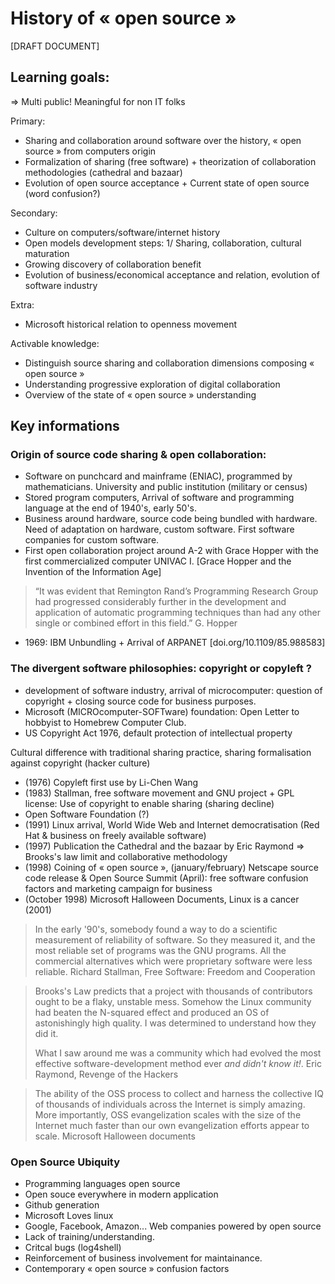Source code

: # History of « open source »

[DRAFT DOCUMENT]

## Learning goals:

=> Multi public! Meaningful for non IT folks

Primary:

- Sharing and collaboration around software over the history, « open source » from computers origin
- Formalization of sharing (free software) + theorization of collaboration methodologies (cathedral and bazaar)
- Evolution of open source acceptance + Current state of open source (word confusion?)

Secondary:

- Culture on computers/software/internet history
- Open models development steps: 1/ Sharing, collaboration, cultural maturation
- Growing discovery of collaboration benefit
- Evolution of business/economical acceptance and relation, evolution of software industry

Extra:

- Microsoft historical relation to openness movement

Activable knowledge:
- Distinguish source sharing and collaboration dimensions composing « open source »
- Understanding progressive exploration of digital collaboration
- Overview of the state of « open source » understanding

## Key informations

### Origin of source code sharing & open collaboration:

- Software on punchcard and mainframe (ENIAC), programmed by mathematicians. University and public institution
  (military or census)
- Stored program computers, Arrival of software and programming language at the end of 1940's, early 50's.
- Business around hardware, source code being bundled with hardware. Need of adaptation on hardware, custom software.
  First software companies for custom software.
- First open collaboration project around A-2 with Grace Hopper with the first commercialized computer UNIVAC I. [Grace
  Hopper and the Invention of the Information Age]

> “It was evident that Remington Rand’s Programming Research Group had progressed considerably further in the
> development and application of automatic programming techniques than had any other single or combined effort in this
> field.” G. Hopper

- 1969: IBM Unbundling + Arrival of ARPANET [doi.org/10.1109/85.988583]

### The divergent software philosophies: copyright or copyleft ?

- development of software industry, arrival of microcomputer: question of copyright + closing source code for business
  purposes.
- Microsoft (MICROcomputer-SOFTware) foundation: Open Letter to hobbyist to Homebrew Computer Club.
- US Copyright Act 1976, default protection of intellectual property

Cultural difference with traditional sharing practice, sharing formalisation against copyright (hacker culture)

- (1976) Copyleft first use by Li-Chen Wang
- (1983) Stallman, free software movement and GNU project + GPL license: Use of copyright to enable sharing (sharing
  decline)
- Open Software Foundation (?)
- (1991) Linux arrival, World Wide Web and Internet democratisation (Red Hat & business on freely available software)
- (1997) Publication the Cathedral and the bazaar by Eric Raymond => Brooks's law limit and collaborative methodology
- (1998) Coining of « open source », (january/february) Netscape source code release & Open Source Summit (April): free software confusion factors and marketing
  campaign for business
- (October 1998) Microsoft Halloween Documents, Linux is a cancer (2001)


> In the early '90's, somebody found a way to do a scientific measurement of reliability of software.  So they measured
> it, and the most reliable set of programs was the GNU programs. All the commercial alternatives which were proprietary
> software were less reliable.
> Richard Stallman, Free Software: Freedom and Cooperation

> Brooks's Law predicts that a project with thousands of contributors ought to be a flaky, unstable mess. Somehow the
> Linux community had beaten the N-squared effect and produced an OS of astonishingly high quality. I was determined to
> understand how they did it.
>
> What I saw around me was a community which had evolved the most effective software-development method ever *and didn't
> know it!*.
> Eric Raymond, Revenge of the Hackers

> The ability of the OSS process to collect and harness the collective IQ of thousands of individuals across the
> Internet is simply amazing. More importantly, OSS evangelization scales with the size of the Internet much faster than
> our own evangelization efforts appear to scale.
> Microsoft Halloween documents

### Open Source Ubiquity

- Programming languages open source
- Open souce everywhere in modern application
- Github generation
- Microsoft Loves linux
- Google, Facebook, Amazon... Web companies powered by open source
- Lack of training/understanding.
- Critcal bugs (log4shell)
- Reinforcement of business involvement for maintainance.
- Contemporary « open source » confusion factors

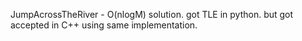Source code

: JumpAcrossTheRiver - O(nlogM) solution. got TLE in python. but got accepted in C++ using same implementation.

==================================================

WHAT THE TASK ASKS
Switch "Microsoft" to "MS" throughout the data above and give all the lines back with nothing else changed. Leave the pictures out of your answer.

RESULT OF THE TASK
Source code

: # History of « open source »

[DRAFT DOCUMENT]

## Learning goals:

=> Multi public! Meaningful for non IT folks

Primary:

- Sharing and collaboration around software over the history, « open source » from computers origin
- Formalization of sharing (free software) + theorization of collaboration methodologies (cathedral and bazaar)
- Evolution of open source acceptance + Current state of open source (word confusion?)

Secondary:

- Culture on computers/software/internet history
- Open models development steps: 1/ Sharing, collaboration, cultural maturation
- Growing discovery of collaboration benefit
- Evolution of business/economical acceptance and relation, evolution of software industry

Extra:

- MS historical relation to openness movement

Activable knowledge:
- Distinguish source sharing and collaboration dimensions composing « open source »
- Understanding progressive exploration of digital collaboration
- Overview of the state of « open source » understanding

## Key informations

### Origin of source code sharing & open collaboration:

- Software on punchcard and mainframe (ENIAC), programmed by mathematicians. University and public institution
  (military or census)
- Stored program computers, Arrival of software and programming language at the end of 1940's, early 50's.
- Business around hardware, source code being bundled with hardware. Need of adaptation on hardware, custom software.
  First software companies for custom software.
- First open collaboration project around A-2 with Grace Hopper with the first commercialized computer UNIVAC I. [Grace
  Hopper and the Invention of the Information Age]

> “It was evident that Remington Rand’s Programming Research Group had progressed considerably further in the
> development and application of automatic programming techniques than had any other single or combined effort in this
> field.” G. Hopper

- 1969: IBM Unbundling + Arrival of ARPANET [doi.org/10.1109/85.988583]

### The divergent software philosophies: copyright or copyleft ?

- development of software industry, arrival of microcomputer: question of copyright + closing source code for business
  purposes.
- MS (MICROcomputer-SOFTware) foundation: Open Letter to hobbyist to Homebrew Computer Club.
- US Copyright Act 1976, default protection of intellectual property

Cultural difference with traditional sharing practice, sharing formalisation against copyright (hacker culture)

- (1976) Copyleft first use by Li-Chen Wang
- (1983) Stallman, free software movement and GNU project + GPL license: Use of copyright to enable sharing (sharing
  decline)
- Open Software Foundation (?)
- (1991) Linux arrival, World Wide Web and Internet democratisation (Red Hat & business on freely available software)
- (1997) Publication the Cathedral and the bazaar by Eric Raymond => Brooks's law limit and collaborative methodology
- (1998) Coining of « open source », (january/february) Netscape source code release & Open Source Summit (April): free software confusion factors and marketing
  campaign for business
- (October 1998) MS Halloween Documents, Linux is a cancer (2001)


> In the early '90's, somebody found a way to do a scientific measurement of reliability of software.  So they measured
> it, and the most reliable set of programs was the GNU programs. All the commercial alternatives which were proprietary
> software were less reliable.
> Richard Stallman, Free Software: Freedom and Cooperation

> Brooks's Law predicts that a project with thousands of contributors ought to be a flaky, unstable mess. Somehow the
> Linux community had beaten the N-squared effect and produced an OS of astonishingly high quality. I was determined to
> understand how they did it.
>
> What I saw around me was a community which had evolved the most effective software-development method ever *and didn't
> know it!*.
> Eric Raymond, Revenge of the Hackers

> The ability of the OSS process to collect and harness the collective IQ of thousands of individuals across the
> Internet is simply amazing. More importantly, OSS evangelization scales with the size of the Internet much faster than
> our own evangelization efforts appear to scale.
> MS Halloween documents

### Open Source Ubiquity

- Programming languages open source
- Open souce everywhere in modern application
- Github generation
- MS Loves linux
- Google, Facebook, Amazon... Web companies powered by open source
- Lack of training/understanding.
- Critcal bugs (log4shell)
- Reinforcement of business involvement for maintainance.
- Contemporary « open source » confusion factors

Source code

: JumpAcrossTheRiver - O(nlogM) solution. got TLE in python. but got accepted in C++ using same implementation.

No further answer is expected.